======== DOCUMENTO

De forma consciente o inconsciente, muchos occidentales siguen negando que la
crudeza de los datos sobre los crímenes de los soviéticos y los aliados
occidentales exija la modificación de su valoración de la guerra. Dicho de otra
forma, se ven de diferente forma unos crímenes y otros según quién los
cometiera. Los crímenes del Eje se condenan sin paliativos porque fueron
cometidos por el Mal, pero los
crímenes de los que fue responsable el bando vencedor se ven como una suerte de
“daños colaterales”, lamentables pero inevitables y hasta legítimos y
necesarios si se pretendía acabar con el Mal.
Y sin embargo, un crimen no deja de serlo independientemente de quién lo
cometa.
Además,
hay que añadir un comentario sobre la equívoca expresión “daños colaterales”.
En las declaraciones oficiales, los portavoces de los mandos de bombardeo
británico o estadounidense siempre lamentaban la pérdida de vidas entre la
población civil, mientras que, al mismo tiempo, sostenían que el propósito de
la ofensiva era acabar con objetivos militares e industriales. Esta disculpa
obedecía a una lógica que, sin embargo, no resiste un examen cuidadoso. Las
enormes flotas de bombardeo, integradas por más de mil aparatos, no podían por
naturaleza reducir sus objetivos a fábricas, empalmes ferroviarios o
instalaciones militares. Se las enviaba a arrasar ciudades enteras sabiendo de
antemano que la mayoría de sus habitantes eran civiles inocentes. Las muertes
de civiles no eran, en modo alguno, ni accidentales ni colaterales. Eran una de
las consecuencias, integrales y calculadas, de operaciones desacertadas que
continúan mancillando la reputación de sus autores.
Finalmente,
y pese a las frecuentes protestas en sentido contrario, entristece que los
estudios especializados y los comentarios sobre la Segunda Guerra Mundial no
operen en un entorno totalmente libre. En muchos países, los legisladores se
han movilizado para apuntalar la versión oficial de la historia. En el Reino
Unido, por ejemplo, los crímenes de guerra no se consideran como tales si no
los perpetraron las fuerzas del Eje. En Francia, y de acuerdo a la Ley
Fabius-Gayssot de 1990, todo el que niegue el Holocausto o minimice su magnitud
puede tener que hacer frente a penas muy graves, incluida la de cárcel. Otra
media docena de países europeos, de Austria a Polonia, han seguido el ejemplo.

================
======== DATOS REGISTRADOS

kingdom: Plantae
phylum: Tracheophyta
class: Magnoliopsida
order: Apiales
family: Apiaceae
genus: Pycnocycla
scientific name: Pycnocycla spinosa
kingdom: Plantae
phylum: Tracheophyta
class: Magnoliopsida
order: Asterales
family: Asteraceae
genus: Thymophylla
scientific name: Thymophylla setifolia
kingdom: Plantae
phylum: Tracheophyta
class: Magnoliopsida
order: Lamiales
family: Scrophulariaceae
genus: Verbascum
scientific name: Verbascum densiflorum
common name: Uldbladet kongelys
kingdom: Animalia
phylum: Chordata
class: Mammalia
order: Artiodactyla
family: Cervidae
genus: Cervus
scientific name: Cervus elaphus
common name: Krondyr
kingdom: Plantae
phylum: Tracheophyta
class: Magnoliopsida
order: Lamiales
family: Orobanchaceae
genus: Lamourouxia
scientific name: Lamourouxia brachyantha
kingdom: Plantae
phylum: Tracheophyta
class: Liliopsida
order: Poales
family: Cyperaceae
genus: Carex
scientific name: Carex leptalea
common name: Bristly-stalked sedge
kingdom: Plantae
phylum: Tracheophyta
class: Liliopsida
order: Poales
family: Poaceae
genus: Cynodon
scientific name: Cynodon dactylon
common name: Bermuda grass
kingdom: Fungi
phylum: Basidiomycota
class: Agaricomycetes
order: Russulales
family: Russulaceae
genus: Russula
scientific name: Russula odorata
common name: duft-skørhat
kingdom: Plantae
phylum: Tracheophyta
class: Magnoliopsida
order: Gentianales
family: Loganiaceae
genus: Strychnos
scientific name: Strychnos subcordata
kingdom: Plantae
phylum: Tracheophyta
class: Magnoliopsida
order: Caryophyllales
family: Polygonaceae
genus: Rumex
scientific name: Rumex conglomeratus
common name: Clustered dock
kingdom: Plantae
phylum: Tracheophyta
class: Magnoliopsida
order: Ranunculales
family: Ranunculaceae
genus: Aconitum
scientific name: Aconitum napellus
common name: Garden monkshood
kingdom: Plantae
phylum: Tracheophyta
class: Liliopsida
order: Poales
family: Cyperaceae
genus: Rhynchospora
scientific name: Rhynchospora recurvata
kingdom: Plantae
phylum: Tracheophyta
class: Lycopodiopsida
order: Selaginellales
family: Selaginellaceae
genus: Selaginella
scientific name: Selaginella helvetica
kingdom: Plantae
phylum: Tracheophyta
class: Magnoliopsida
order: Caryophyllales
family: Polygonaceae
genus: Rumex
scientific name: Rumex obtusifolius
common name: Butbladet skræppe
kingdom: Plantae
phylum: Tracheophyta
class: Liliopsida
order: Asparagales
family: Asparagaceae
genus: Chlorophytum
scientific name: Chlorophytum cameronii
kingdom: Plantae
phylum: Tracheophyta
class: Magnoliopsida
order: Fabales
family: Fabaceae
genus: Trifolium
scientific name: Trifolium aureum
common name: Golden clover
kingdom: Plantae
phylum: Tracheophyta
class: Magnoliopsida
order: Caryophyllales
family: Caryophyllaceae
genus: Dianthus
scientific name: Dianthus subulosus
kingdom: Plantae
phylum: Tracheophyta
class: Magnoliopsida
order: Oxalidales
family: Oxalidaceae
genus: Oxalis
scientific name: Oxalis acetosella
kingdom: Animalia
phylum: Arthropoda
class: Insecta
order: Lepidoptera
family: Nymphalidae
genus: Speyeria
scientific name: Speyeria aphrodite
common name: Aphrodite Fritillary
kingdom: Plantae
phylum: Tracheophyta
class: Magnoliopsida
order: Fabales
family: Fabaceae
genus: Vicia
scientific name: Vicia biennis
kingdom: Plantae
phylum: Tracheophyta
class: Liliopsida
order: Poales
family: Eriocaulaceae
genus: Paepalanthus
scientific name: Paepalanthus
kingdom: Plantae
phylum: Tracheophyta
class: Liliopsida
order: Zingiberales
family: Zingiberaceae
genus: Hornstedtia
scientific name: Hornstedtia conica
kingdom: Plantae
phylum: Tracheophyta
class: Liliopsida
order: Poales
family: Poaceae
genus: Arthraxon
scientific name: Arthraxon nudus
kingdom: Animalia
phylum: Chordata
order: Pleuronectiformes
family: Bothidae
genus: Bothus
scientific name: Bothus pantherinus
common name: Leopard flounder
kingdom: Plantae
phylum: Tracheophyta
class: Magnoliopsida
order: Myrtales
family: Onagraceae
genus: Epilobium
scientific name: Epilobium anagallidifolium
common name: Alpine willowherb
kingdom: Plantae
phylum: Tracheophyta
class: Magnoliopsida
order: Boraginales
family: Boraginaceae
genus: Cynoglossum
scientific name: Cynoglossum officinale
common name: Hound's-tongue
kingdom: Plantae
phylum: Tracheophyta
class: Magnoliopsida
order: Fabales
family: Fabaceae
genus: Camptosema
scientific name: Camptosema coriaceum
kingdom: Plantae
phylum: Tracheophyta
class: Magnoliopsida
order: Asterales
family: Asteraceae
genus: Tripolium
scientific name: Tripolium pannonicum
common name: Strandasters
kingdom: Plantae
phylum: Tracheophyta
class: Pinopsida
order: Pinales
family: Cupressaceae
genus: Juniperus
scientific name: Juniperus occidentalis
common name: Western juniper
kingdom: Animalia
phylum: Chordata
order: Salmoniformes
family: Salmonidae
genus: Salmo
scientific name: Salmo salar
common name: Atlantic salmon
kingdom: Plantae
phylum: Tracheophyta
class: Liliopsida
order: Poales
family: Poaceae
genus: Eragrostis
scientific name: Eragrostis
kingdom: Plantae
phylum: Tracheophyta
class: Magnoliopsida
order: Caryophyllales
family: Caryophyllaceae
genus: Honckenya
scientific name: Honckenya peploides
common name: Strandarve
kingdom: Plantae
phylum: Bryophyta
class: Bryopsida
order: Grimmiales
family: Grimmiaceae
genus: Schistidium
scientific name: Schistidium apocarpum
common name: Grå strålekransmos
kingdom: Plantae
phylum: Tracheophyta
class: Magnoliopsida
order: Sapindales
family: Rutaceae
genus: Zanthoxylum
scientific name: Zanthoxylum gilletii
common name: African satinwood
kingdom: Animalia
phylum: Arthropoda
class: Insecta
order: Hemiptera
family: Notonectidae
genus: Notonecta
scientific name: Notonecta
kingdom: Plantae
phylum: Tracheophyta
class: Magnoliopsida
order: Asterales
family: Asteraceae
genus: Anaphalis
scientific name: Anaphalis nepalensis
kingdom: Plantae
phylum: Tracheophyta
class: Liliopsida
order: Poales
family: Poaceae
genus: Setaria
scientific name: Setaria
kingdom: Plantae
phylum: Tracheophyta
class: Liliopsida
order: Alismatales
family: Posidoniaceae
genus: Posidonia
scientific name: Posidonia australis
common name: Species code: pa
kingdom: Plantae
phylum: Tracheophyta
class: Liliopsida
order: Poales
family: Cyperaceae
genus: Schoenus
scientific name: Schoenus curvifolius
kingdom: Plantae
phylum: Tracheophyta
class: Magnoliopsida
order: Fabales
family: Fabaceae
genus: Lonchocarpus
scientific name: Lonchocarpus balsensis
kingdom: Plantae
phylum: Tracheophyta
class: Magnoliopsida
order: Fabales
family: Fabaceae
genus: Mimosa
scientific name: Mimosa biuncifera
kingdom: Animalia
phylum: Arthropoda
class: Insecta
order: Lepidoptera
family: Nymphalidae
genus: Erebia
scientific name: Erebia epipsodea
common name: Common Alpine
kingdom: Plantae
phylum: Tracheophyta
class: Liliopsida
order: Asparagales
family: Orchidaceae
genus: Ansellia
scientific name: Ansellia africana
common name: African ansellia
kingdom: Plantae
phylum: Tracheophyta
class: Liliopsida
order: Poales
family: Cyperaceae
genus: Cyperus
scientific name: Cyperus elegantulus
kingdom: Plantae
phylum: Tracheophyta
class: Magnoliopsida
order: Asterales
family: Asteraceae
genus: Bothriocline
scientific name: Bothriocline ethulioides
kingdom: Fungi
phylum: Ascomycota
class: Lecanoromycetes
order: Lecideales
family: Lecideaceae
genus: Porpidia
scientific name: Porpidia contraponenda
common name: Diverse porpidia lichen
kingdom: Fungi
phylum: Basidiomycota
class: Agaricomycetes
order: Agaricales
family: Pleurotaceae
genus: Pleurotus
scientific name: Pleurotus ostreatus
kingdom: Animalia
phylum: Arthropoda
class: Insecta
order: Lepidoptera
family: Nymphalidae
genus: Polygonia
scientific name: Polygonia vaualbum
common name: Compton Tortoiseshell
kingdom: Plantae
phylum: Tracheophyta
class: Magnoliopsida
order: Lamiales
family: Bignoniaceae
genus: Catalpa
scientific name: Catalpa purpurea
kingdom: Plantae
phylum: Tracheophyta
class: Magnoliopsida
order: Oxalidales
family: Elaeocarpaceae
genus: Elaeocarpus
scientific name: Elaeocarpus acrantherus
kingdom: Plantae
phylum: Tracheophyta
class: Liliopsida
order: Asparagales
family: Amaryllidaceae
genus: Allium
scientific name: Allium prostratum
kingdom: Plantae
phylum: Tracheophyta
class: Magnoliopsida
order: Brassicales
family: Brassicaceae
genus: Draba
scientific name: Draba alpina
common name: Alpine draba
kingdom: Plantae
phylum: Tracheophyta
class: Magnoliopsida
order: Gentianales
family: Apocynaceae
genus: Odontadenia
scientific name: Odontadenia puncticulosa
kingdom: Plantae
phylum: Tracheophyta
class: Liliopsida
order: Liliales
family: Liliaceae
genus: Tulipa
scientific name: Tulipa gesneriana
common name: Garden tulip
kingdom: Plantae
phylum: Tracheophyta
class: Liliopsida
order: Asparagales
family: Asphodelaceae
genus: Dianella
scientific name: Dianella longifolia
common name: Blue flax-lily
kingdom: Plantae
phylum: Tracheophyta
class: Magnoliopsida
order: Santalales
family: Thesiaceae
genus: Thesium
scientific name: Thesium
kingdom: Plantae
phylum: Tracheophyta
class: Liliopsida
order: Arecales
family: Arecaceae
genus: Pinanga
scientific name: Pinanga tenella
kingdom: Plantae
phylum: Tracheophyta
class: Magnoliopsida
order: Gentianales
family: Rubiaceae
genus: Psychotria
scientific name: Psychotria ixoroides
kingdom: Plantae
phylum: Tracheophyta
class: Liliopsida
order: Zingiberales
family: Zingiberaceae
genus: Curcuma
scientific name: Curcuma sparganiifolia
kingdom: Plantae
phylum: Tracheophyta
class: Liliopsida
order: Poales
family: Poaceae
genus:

================

§ **EJERCICIOS**:
• A. Responde estas preguntas sobre el texto acerca de los crímenes de la Segunda Guerra Mundial:
(i) ¿Por cuántos aparatos estaban integradas las enormes flotas de bombardeo?
(ii) ¿Qué ley francesa se menciona y de qué año es?
(iii) ¿Entre qué dos países se sitúa la otra media docena de países europeos que han seguido el ejemplo?
• B. Actualiza la parte del texto acerca de los crímenes de la Segunda Guerra Mundial que comienza con las palabras que contienen "En las declaraciones" y termina con "de sus autores.", cambiando "portavoces" por "voceros".
Los registros proceden de una fuente distinta.

§ **SOLUCIONES**:
• A.
(i) Por más de mil aparatos.
(ii) La Ley Fabius-Gayssot, de 1990.
(iii) Entre Austria y Polonia.

• B.
En las declaraciones oficiales, los voceros de los mandos de bombardeo
británico o estadounidense siempre lamentaban la pérdida de vidas entre la
población civil, mientras que, al mismo tiempo, sostenían que el propósito de
la ofensiva era acabar con objetivos militares e industriales. Esta disculpa
obedecía a una lógica que, sin embargo, no resiste un examen cuidadoso. Las
enormes flotas de bombardeo, integradas por más de mil aparatos, no podían por
naturaleza reducir sus objetivos a fábricas, empalmes ferroviarios o
instalaciones militares. Se las enviaba a arrasar ciudades enteras sabiendo de
antemano que la mayoría de sus habitantes eran civiles inocentes. Las muertes
de civiles no eran, en modo alguno, ni accidentales ni colaterales. Eran una de
las consecuencias, integrales y calculadas, de operaciones desacertadas que
continúan mancillando la reputación de sus autores.